Dr. Eliseu Auth

26/10/2021

A revolta das vacinas

25/10/2021 20H14

Jornal Ilustrado - A revolta das vacinas

Eliseu Auth

Quando pequeno, tinha dois medos. O primeiro era de injeção e o segundo, confessar. Uma vizinha querida e brincalhona de nome Leocádia Schuster, filha do meu padrinho, cuidava de mamãe acamada porque ganhara nenê. Entre uma tarefa e outra, eu a perturbava e ela me botava mais medos. Atochava que eu tinha que ser vacinado contra a marotagem e que, ao confessar, o padre me cortaria um pedaço da língua como penitência. A essa altura, ainda não tinha confessado e nem feito a primeira comunhão. A vizinha exagerou na dose e aqueles medos me acompanharam até a primeira comunhão e martelavam sobre minha cabeça como a espada de Dâmocles. As vacinas vão fazer bem, dizia. E a penitência também.

Nos entreveros da pandemia as vacinas voltaram à discussão. Não pelo medo da furada no braço, mas pelos efeitos que seriam danosos, segundo o Presidente Bolsonaro. Tanta insanidade, nem o moleque traquinas tinha. E Muito menos a vizinha que me fez cair no conto do vigário.

Também a população do Rio de Janeiro, um dia, caiu num conto de vigário e fez a revolta da vacina.
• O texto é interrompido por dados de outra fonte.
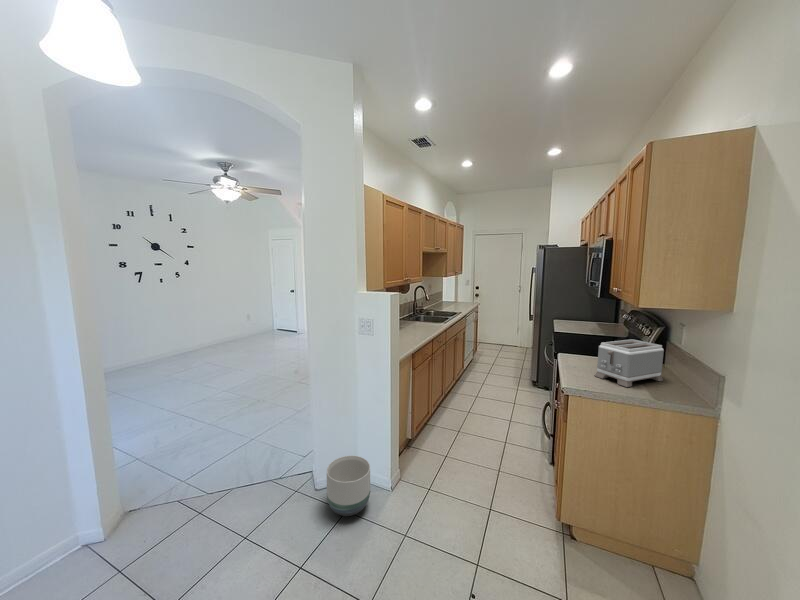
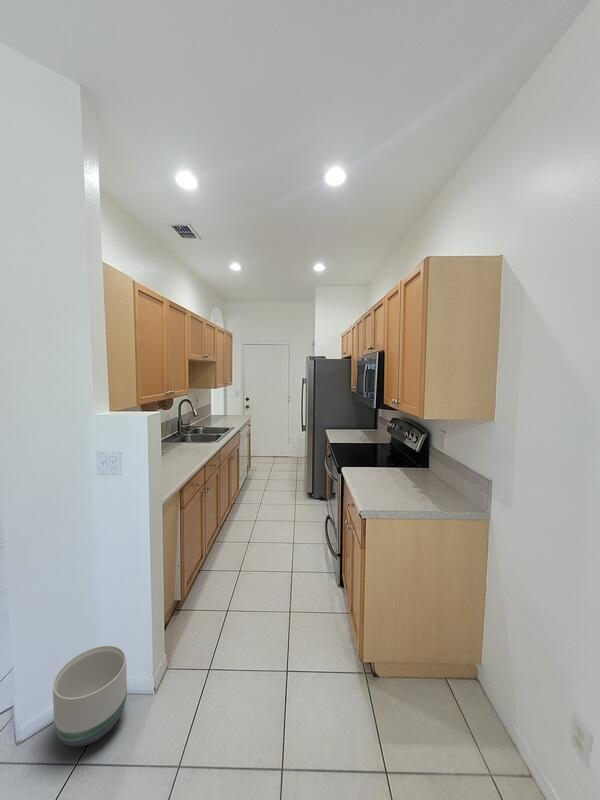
toaster: present [594,339,664,387] -> none [379,449,434,498]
No início do período republicano, sem a melhor informação, as pessoas andavam assustadas com as epidemias da febre amarela, peste bubônica e da varíola. Foi quando Oswaldo Cruz, um sanitarista visionário, em 31.10.1904, convenceu o Congresso a aprovar a Lei da vacina obrigatória. Aí, políticos e jornais de oposição, irresponsavelmente e em meio à insegurança e confusão generalizada, passaram a difundir teorias de conspiração, tipo “fake news” da extrema direita. Diziam que vacinas faziam parte de um plano macabro para eliminar os mais pobres e favorecer as camadas abastadas. Foi um horror que explodiu na revolta da vacina. Houve barricadas, depredação de lojas, prédios públicos, postes de iluminação, pauladas e pedradas contra agentes de Cruz e suas equipes que pretendiam vacinar as pessoas. Consta que houve trinta mortos e centenas de feridos.

Hoje choramos a morte de mais de seiscentos mil brasileiros por covid e nos perguntamos: Quantos deles teriam sido salvos, caso tivéssemos vacinado bem antes? Não aprendemos as lições da história com a revolta da vacina.

(Eliseu Auth é promotor de justiça inativo, atualmente advogado).